Excerpts from a dataset:
=-=-=
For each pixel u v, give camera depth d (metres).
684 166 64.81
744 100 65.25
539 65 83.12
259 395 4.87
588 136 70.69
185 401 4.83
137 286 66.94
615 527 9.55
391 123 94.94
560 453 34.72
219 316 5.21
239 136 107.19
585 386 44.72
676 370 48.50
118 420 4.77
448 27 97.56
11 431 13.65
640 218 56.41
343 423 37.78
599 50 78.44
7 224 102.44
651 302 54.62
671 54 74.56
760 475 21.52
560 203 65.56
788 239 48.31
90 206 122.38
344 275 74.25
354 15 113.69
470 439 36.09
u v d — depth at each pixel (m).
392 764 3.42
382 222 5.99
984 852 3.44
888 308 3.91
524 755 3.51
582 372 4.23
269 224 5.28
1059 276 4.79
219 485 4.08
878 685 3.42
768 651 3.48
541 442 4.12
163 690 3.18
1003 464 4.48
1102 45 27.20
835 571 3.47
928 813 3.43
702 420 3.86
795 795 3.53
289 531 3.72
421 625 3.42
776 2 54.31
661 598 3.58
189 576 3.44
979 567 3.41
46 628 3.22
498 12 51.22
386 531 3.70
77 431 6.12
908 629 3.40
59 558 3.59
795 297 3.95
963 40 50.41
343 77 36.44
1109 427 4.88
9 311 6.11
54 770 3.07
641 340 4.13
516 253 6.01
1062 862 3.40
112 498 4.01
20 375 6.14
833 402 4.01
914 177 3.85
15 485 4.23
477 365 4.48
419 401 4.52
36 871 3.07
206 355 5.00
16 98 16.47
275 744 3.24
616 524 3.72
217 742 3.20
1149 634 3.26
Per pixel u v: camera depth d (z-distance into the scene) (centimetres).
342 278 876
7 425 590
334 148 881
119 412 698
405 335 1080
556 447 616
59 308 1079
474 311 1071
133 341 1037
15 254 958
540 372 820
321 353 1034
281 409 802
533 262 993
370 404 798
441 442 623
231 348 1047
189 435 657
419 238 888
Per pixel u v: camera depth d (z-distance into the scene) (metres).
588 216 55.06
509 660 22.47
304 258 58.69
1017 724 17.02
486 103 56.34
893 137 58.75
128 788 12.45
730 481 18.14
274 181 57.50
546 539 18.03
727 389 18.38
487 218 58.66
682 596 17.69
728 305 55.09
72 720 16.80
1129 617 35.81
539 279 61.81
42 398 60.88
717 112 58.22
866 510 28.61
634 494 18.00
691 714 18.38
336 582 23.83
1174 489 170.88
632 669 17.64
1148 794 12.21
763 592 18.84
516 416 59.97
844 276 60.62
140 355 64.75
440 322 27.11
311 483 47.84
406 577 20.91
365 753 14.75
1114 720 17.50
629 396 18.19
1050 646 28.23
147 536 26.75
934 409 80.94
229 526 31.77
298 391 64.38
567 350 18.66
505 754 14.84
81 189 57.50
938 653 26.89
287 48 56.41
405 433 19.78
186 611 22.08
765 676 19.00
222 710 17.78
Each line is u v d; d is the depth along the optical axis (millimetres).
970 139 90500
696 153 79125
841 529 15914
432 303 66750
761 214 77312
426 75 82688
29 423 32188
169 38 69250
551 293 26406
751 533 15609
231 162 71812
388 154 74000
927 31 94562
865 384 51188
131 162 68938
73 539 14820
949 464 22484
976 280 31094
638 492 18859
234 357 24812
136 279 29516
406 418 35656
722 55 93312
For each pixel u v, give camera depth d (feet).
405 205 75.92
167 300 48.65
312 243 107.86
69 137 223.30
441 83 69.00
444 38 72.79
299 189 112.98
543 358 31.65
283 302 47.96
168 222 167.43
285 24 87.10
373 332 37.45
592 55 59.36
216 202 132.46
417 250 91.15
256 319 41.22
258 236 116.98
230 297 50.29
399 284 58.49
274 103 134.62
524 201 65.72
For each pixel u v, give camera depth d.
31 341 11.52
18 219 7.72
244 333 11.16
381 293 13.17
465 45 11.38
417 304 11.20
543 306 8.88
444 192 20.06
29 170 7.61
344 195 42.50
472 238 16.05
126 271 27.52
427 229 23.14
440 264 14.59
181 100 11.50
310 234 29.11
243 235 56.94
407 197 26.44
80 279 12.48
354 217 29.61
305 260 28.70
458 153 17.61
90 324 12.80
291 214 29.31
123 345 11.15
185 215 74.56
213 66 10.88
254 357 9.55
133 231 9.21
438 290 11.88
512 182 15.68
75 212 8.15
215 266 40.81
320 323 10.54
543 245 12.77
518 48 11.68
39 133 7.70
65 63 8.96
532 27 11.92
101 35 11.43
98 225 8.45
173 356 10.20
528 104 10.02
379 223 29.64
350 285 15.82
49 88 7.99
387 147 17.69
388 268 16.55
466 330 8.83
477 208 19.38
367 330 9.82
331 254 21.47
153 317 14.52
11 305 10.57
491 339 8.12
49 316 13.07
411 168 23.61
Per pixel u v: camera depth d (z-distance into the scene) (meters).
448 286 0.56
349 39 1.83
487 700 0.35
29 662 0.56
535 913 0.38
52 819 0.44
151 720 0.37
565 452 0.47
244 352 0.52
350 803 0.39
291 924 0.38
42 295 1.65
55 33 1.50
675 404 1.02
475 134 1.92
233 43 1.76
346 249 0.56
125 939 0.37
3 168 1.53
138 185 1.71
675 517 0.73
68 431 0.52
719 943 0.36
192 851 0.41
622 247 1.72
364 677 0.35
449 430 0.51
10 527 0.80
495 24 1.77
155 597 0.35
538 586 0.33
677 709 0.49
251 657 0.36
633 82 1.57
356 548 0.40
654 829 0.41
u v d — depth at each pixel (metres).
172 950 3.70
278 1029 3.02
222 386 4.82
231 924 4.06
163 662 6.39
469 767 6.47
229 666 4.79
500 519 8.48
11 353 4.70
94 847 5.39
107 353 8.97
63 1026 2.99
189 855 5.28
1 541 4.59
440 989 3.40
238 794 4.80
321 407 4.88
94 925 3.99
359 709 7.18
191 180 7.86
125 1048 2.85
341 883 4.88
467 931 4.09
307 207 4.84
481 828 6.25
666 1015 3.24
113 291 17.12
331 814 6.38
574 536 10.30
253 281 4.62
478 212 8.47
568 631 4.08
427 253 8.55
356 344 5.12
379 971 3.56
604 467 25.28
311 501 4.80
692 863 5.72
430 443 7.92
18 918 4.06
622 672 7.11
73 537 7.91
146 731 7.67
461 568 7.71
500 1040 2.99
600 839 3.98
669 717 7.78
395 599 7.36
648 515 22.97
=-=-=
◆ **Instructions to follow**
Both the line containing "640 218 56.41" and the line containing "72 720 16.80" belong in the answer. Print them and every line above that falls between them exactly, and no others.

◆ **Response to the task**
640 218 56.41
343 423 37.78
599 50 78.44
7 224 102.44
651 302 54.62
671 54 74.56
760 475 21.52
560 203 65.56
788 239 48.31
90 206 122.38
344 275 74.25
354 15 113.69
470 439 36.09
u v d — depth at each pixel (m).
392 764 3.42
382 222 5.99
984 852 3.44
888 308 3.91
524 755 3.51
582 372 4.23
269 224 5.28
1059 276 4.79
219 485 4.08
878 685 3.42
768 651 3.48
541 442 4.12
163 690 3.18
1003 464 4.48
1102 45 27.20
835 571 3.47
928 813 3.43
702 420 3.86
795 795 3.53
289 531 3.72
421 625 3.42
776 2 54.31
661 598 3.58
189 576 3.44
979 567 3.41
46 628 3.22
498 12 51.22
386 531 3.70
77 431 6.12
908 629 3.40
59 558 3.59
795 297 3.95
963 40 50.41
343 77 36.44
1109 427 4.88
9 311 6.11
54 770 3.07
641 340 4.13
516 253 6.01
1062 862 3.40
112 498 4.01
20 375 6.14
833 402 4.01
914 177 3.85
15 485 4.23
477 365 4.48
419 401 4.52
36 871 3.07
206 355 5.00
16 98 16.47
275 744 3.24
616 524 3.72
217 742 3.20
1149 634 3.26
Per pixel u v: camera depth d (z-distance into the scene) (centimetres).
342 278 876
7 425 590
334 148 881
119 412 698
405 335 1080
556 447 616
59 308 1079
474 311 1071
133 341 1037
15 254 958
540 372 820
321 353 1034
281 409 802
533 262 993
370 404 798
441 442 623
231 348 1047
189 435 657
419 238 888
Per pixel u v: camera depth d (z-distance into the scene) (metres).
588 216 55.06
509 660 22.47
304 258 58.69
1017 724 17.02
486 103 56.34
893 137 58.75
128 788 12.45
730 481 18.14
274 181 57.50
546 539 18.03
727 389 18.38
487 218 58.66
682 596 17.69
728 305 55.09
72 720 16.80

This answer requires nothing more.